** Aufgabe 1 **
Fassen Sie im Text über liebende Solidarität den Absatz, der mit „Diese rettende aus Liebe geborene Solidarität“ beginnt, kürzer zusammen. Seine wesentlichen Aussagen sollen erhalten bleiben.

** Vorgegebener Text **
════════════════

Ist einmal unsere Beteiligung an der Krise der Welt erkannt, sind wir auch eher fähig, andere Wege einzuschlagen. Die Alternative zum ichverängstigten Begehren heißt liebende Solidarität. Sie ist – wie die Liebe grundsätzlich – eine Frucht des Wirkens jenes Gottesgeistes, der das Antlitz der Erde erneuert und uns anstelle des vom Begehren versklavten alten Herzens ein neues liebesfähiges Herz schenkt.

 

Diese rettende aus Liebe geborene Solidarität hat zwei Gesichter. Das eine Gesicht: Einsatzbereite Solidarität befähigt uns zur Linderung der akuten Not. Diese Art der Solidarität hilft uns, die in der jetzigen Krise zu Opfern gewordenen Menschen zu stützen. In den kommenden Monaten wird es davon immer mehr geben: jene, die durch Kurzarbeit, durch den Verlust der Arbeitsplätze, aber auch durch die Entwertung ihrer Rentenversicherung oder ihres riskant eingesetzten Ersparten unter die Räder kommen, brauchen eine solche einsatzbereite Notsolidarität.

════════════════

** Die Datensätze **
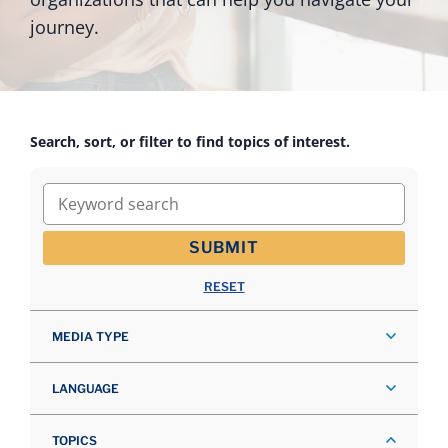
journey.
Search, sort, or filter to find topics of interest.
Keyword search
SUBMIT
RESET
MEDIA TYPE
LANGUAGE
TOPICS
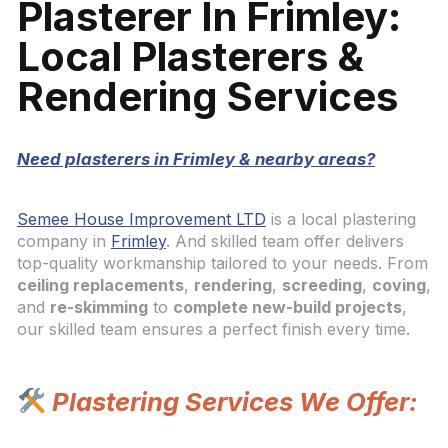
Plasterer In Frimley:
Local Plasterers &
Rendering Services
Need plasterers in Frimley & nearby areas?
Semee House Improvement LTD
is a local plastering
company in
Frimley
. And skilled team offer delivers
top-quality workmanship tailored to your needs. From
ceiling replacements
,
rendering
,
screeding
,
coving
,
and
re-skimming
to
complete new-build projects
,
our skilled team ensures a perfect finish every time.
Plastering Services We Offer:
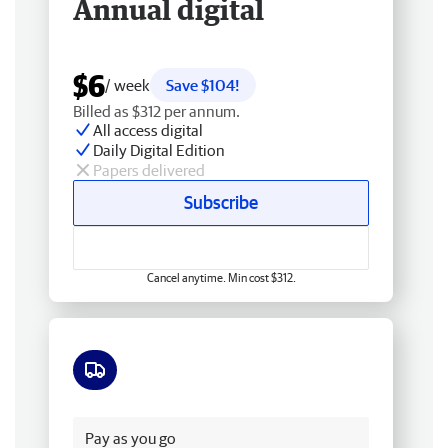
Annual digital
$6
/ week
Save $104!
Billed as $312 per annum.
All access digital
Daily Digital Edition
Papers delivered
Subscribe
Cancel anytime. Min cost $312.
Free delivery
Pay as you go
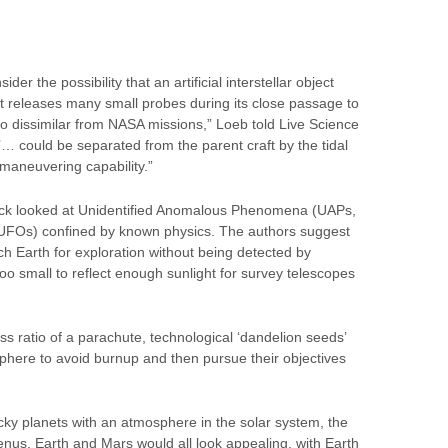
er the possibility that an artificial interstellar object
hat releases many small probes during its close passage to
oo dissimilar from NASA missions,” Loeb told Live Science
… could be separated from the parent craft by the tidal
 maneuvering capability.”
trick looked at Unidentified Anomalous Phenomena (UAPs,
 UFOs) confined by known physics. The authors suggest
h Earth for exploration without being detected by
oo small to reflect enough sunlight for survey telescopes
s ratio of a parachute, technological ‘dandelion seeds’
phere to avoid burnup and then pursue their objectives
ocky planets with an atmosphere in the solar system, the
nus, Earth and Mars would all look appealing, with Earth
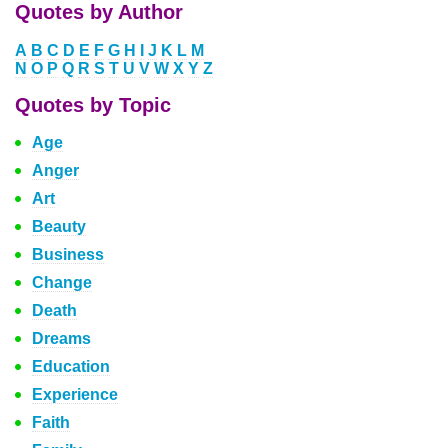
Quotes by Author
A
B
C
D
E
F
G
H
I
J
K
L
M
N
O
P
Q
R
S
T
U
V
W
X
Y
Z
Quotes by Topic
Age
Anger
Art
Beauty
Business
Change
Death
Dreams
Education
Experience
Faith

════════════════

** Aufgabe 2 **
Wiederholen Sie aus den Datensätzen wortgetreu die Zeilen ab der Zeile mit „Annual digital“ bis einschließlich der letzten Zeile der Datensätze. Lassen Sie die Bilder in Ihrer Antwort weg.

** Erwartete Ausgabe 1 **
Die rettende, aus Liebe geborene Solidarität hat zwei Gesichter. Eines davon ist die einsatzbereite Solidarität: Sie lindert akute Not und stützt die Menschen, die in der jetzigen Krise zu Opfern geworden sind. In den kommenden Monaten wird es immer mehr von ihnen geben. Wer durch Kurzarbeit oder den Verlust des Arbeitsplatzes unter die Räder kommt, braucht diese Notsolidarität. Dasselbe gilt für alle, deren Rentenversicherung oder riskant eingesetztes Erspartes entwertet wird.

** Erwartete Ausgabe 2 **
Annual digital
$6
/ week
Save $104!
Billed as $312 per annum.
All access digital
Daily Digital Edition
Papers delivered
Subscribe
Cancel anytime. Min cost $312.
Free delivery
Pay as you go
er the possibility that an artificial interstellar object
hat releases many small probes during its close passage to
oo dissimilar from NASA missions,” Loeb told Live Science
… could be separated from the parent craft by the tidal
 maneuvering capability.”
trick looked at Unidentified Anomalous Phenomena (UAPs,
 UFOs) confined by known physics. The authors suggest
h Earth for exploration without being detected by
oo small to reflect enough sunlight for survey telescopes
s ratio of a parachute, technological ‘dandelion seeds’
phere to avoid burnup and then pursue their objectives
ocky planets with an atmosphere in the solar system, the
nus, Earth and Mars would all look appealing, with Earth
Quotes by Author
A
B
C
D
E
F
G
H
I
J
K
L
M
N
O
P
Q
R
S
T
U
V
W
X
Y
Z
Quotes by Topic
Age
Anger
Art
Beauty
Business
Change
Death
Dreams
Education
Experience
Faith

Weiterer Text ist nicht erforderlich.